A 1950’s style diner

Then we strolled around the many levels of the mall filled with too many fashion shops (just like at home), bought lunch at a food court, and ended up in an electronics store, where Pete, who wouldn’t touch a Kindle with a barge pole, admired the Sony equivalent. The price was much less than we would have paid in Australia, so he bought one. That caused all sorts of problems back home when we tried to buy books for it. The system recognised the serial number as bought in America, but the American site wouldn’t let us buy books because we were in Australia. Sigh. This was 2011, remember. Since then, Sony and a number of other sites no longer sell books or dedicated readers and everybody (including Pete) uses a tablet to read.

There were a lot of uniforms in the mall – understandable with the Pentagon close by. There’s a diner there, too, the classic American model of the 1950’s. No waitresses on rollerblades, though.

The capitol building

The Washington monument

Ulysses S. Grant

Horses drag artillery in the Civil War

We caught the train back to the area around the Capitol building. It’s certainly an impressive pile of stone, kind of Roman in design. I expect that was deliberate. Then we headed into greener areas and admired a number of statues commemorating the Civil War, including General and later US President, Ulysses S. Grant. At the time work was underway preparing for an event which I suspect had to do with the Vietnam War. We noticed a couple of vets looking around.

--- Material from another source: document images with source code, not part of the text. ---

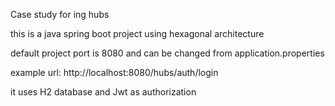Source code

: Case study for ing hubs


this is a java spring boot project using hexagonal architecture

default project port is 8080 and can be changed from application.properties

example url: http://localhost:8080/hubs/auth/login

it uses H2 database and Jwt as authorization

Our last stop was at a stall near the museums that sold Tee shirts. I’d bought a Tee shirt in every country we visited and I acquired one with a bald eagle on the front. By that time the feet were starting to complain loudly. Looking back, we were eight years younger and a lot, lot fitter then.

Here are a couple of pictures of locals.

Tomorrow we would be heading for San Francisco, our last stop before the long flight home.